The crime scene unit tagged-in and Detective Heat left them to scour Fabian Beauvais’s rental for more clues. She had not turned up a cell phone and asked them to alert her if one surfaced. Meantime, she, Rook, and Feller left to work the new leads. Once more the homicide squad leader felt hamstrung by her personnel shortage. Nikki’s preference would have been to leave a detective to canvass the building and neighborhood, but with Roach and Rhymer deployed on the home invasion, she brought Randall Feller back to the Two-Oh with her to get the envelope labbed for a potential fingerprint and blood match with the dead Haitian’s and to run serial numbers on the ten grand that turned out to be inside it. She would track the phone number and the address herself.
Of course, the pair of goons that bowled them over in the stairwell deserved some scrutiny, also. Heat called ahead to book a police-sketch artist to meet at the precinct so they could generate some pictures to follow up the Be On The Lookout notice she had transmitted. When she hung up, Rook asked them why they thought the two men had been there.
“Could be the money,” said Feller. “Whatever they were up to, we surprised them.”
“Actually,” said Heat, “I believe we were the ones who got surprised.” She made a note that when Raley got free, she’d have the King of All Surveillance Media scrub traffic cams in Flatbush for hits on the two getaway cars, although she didn’t hold much hope there. Their escape setup smelled like a pro execution. Combining that with ten grand and a mysterious note hidden in the floor of a closet told Heat something more was going on than a guy falling out of an airplane. She pressed the gas pedal, as if that would help her find out sooner what it was.

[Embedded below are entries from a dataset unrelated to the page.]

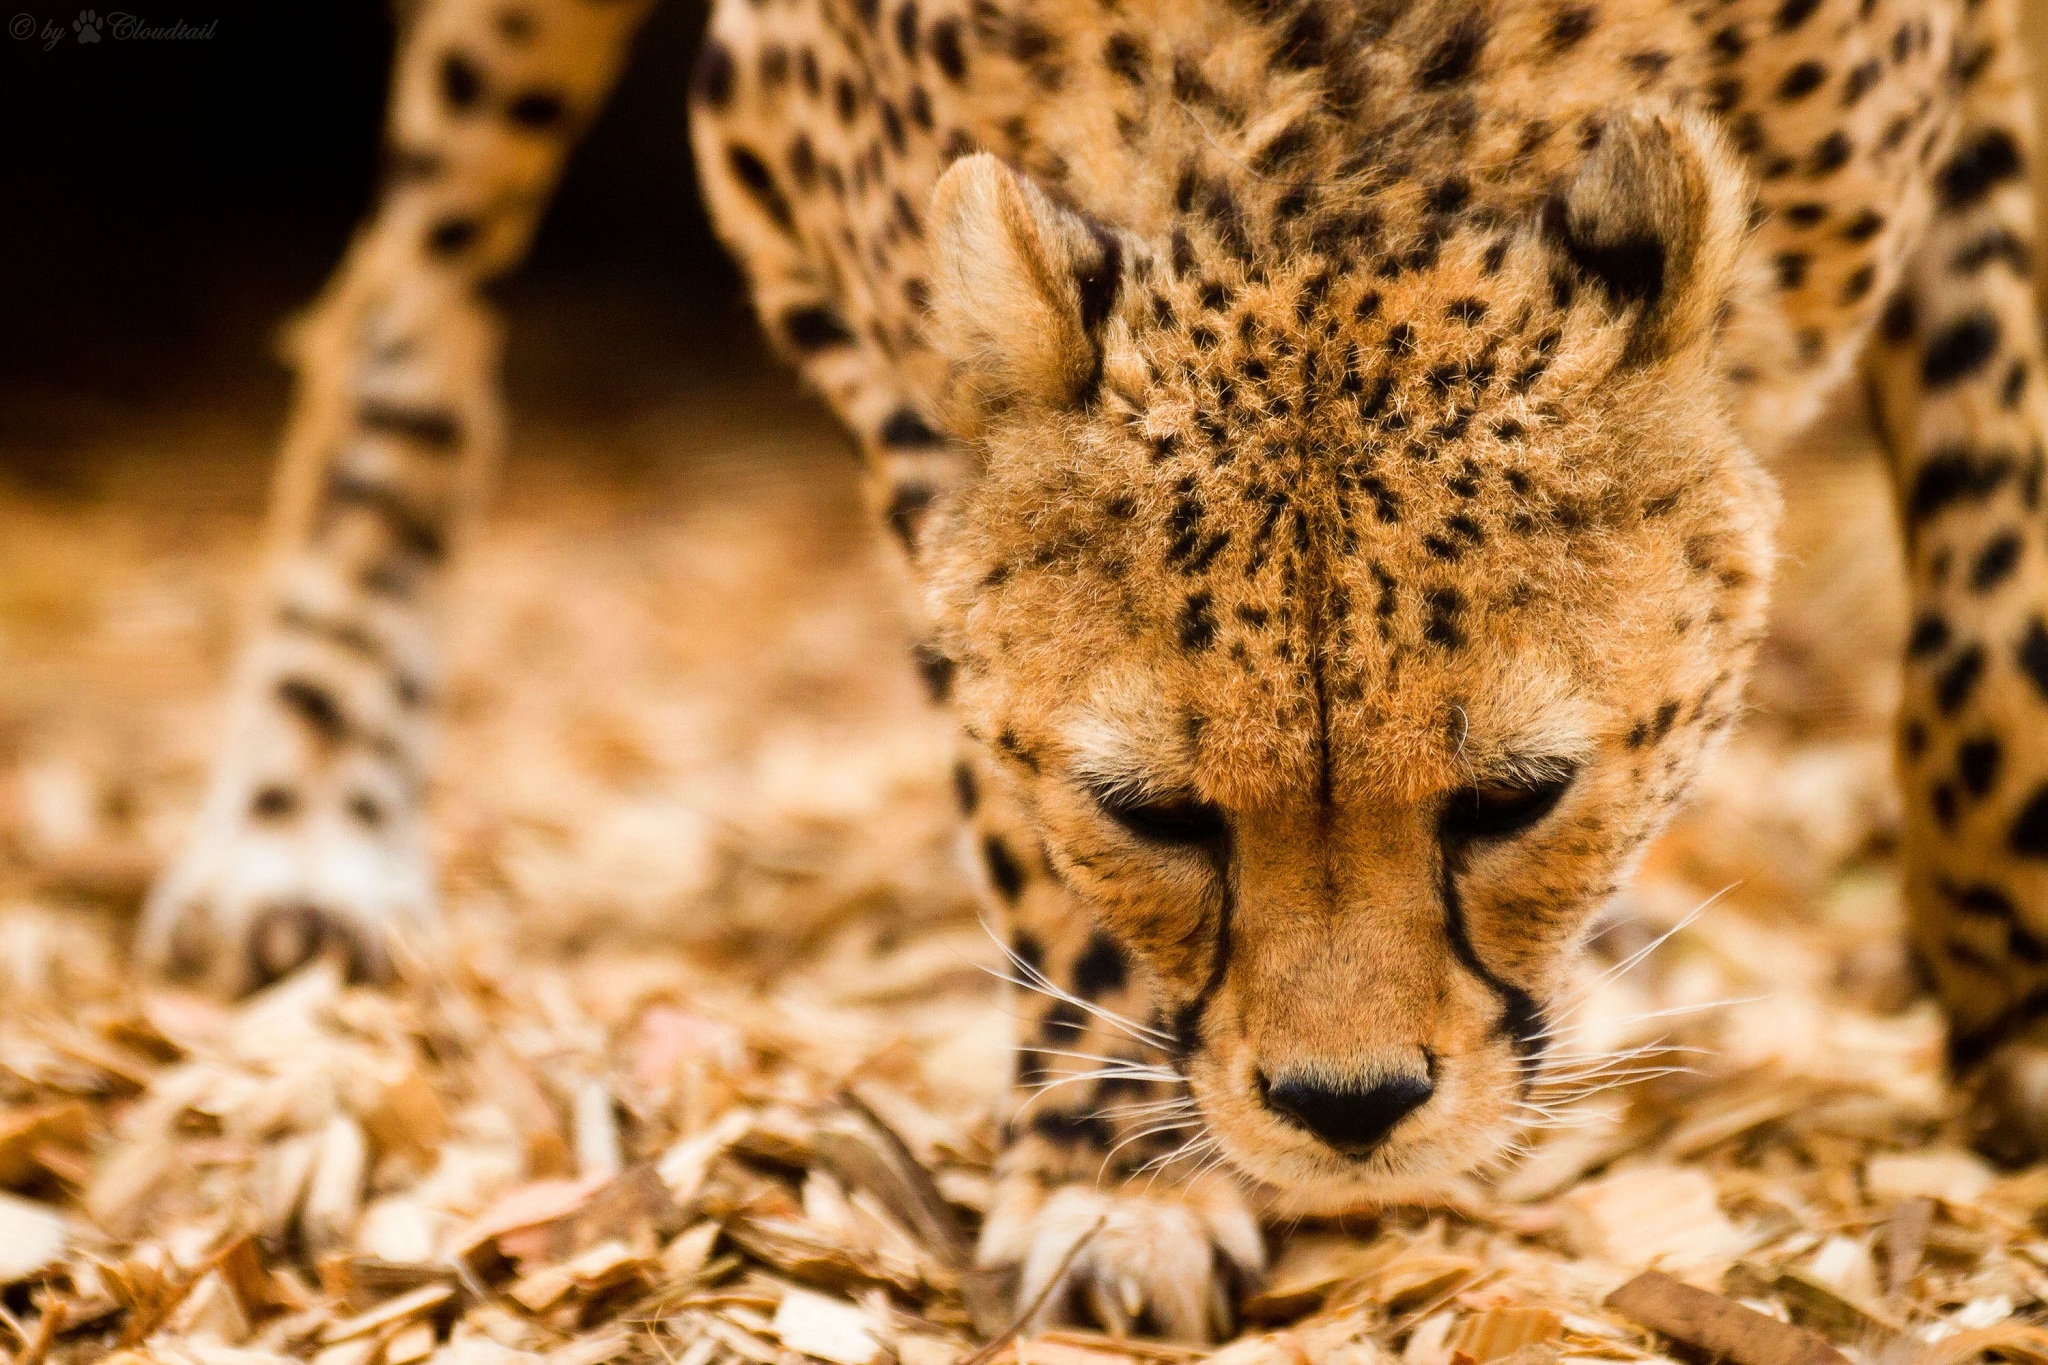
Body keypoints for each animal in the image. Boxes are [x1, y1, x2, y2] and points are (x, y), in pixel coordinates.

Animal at [151, 0, 2048, 1342]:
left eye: (1520, 800)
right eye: (1156, 811)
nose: (1347, 1112)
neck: (1348, 125)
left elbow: (1996, 603)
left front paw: (2022, 1025)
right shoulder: (798, 198)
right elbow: (1011, 786)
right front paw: (1119, 1171)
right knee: (405, 302)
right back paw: (302, 830)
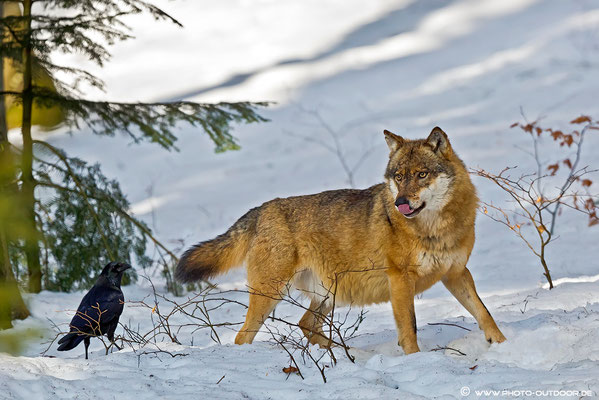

Back in the bull pen, Nikki hung up her phone and crossed over to the Murder Board. “Bingo.” Rook and Feller joined her there and she pointed to the eight-by-tens of the bloody envelope and the note she had posted there. “As you know, there wasn’t any area code with this phone number, but a telecom records crunch scored a match with the address written there, which turns out to be in the Hamptons. I had them run it twice, and the phone listing is definitely to the same residence.”
“Show-off,” said Rook.
Feller tried to peek at her spiral notepad. “You get a name?” Without answering, she uncapped a red dry-erase marker with her teeth and printed it in big block letters. When she finished, Randall said, “Whoa.…” Rook simply had two brows arched in surprise.
“What about Keith Gilbert?” asked Wally Irons from the doorway of the bull pen. The precinct commander’s fishbowl office looked out upon the Homicide Squad Room, and the VIP name had attracted his immediate attention, even from behind the glass. As a rule—and a sound one—Heat kept the captain out of the loop on most investigations until they closed. The Iron Man had too great a knack for gumming the works, at best; monkey-wrenching the whole deal, at worst. Trapped now, she sketched out the case in its leanest bullet points and explained how she came to identify a rich and powerful Port Authority commissioner as someone she wanted to interview in a suspicious death inquiry.
“You sure that’s a smart play?”
“I’m taking it you don’t, sir.”
Irons peered over his gut to check the shine on his shoes. “I am not going on the record telling you not to follow a lead, Detective. But.” He raised his face to hers. “Keith Gilbert is golf buddies with the fucking mayor. You watch the news, you read the papers. Every night he’s in a tux making rounds at cocktail parties with the biggest political donors in this city, getting greased up to run for senator. Like he needs their Goddamn money.”
His face clouded and he turned to Rook, as if just realizing he was there. “All this is off the record, right?”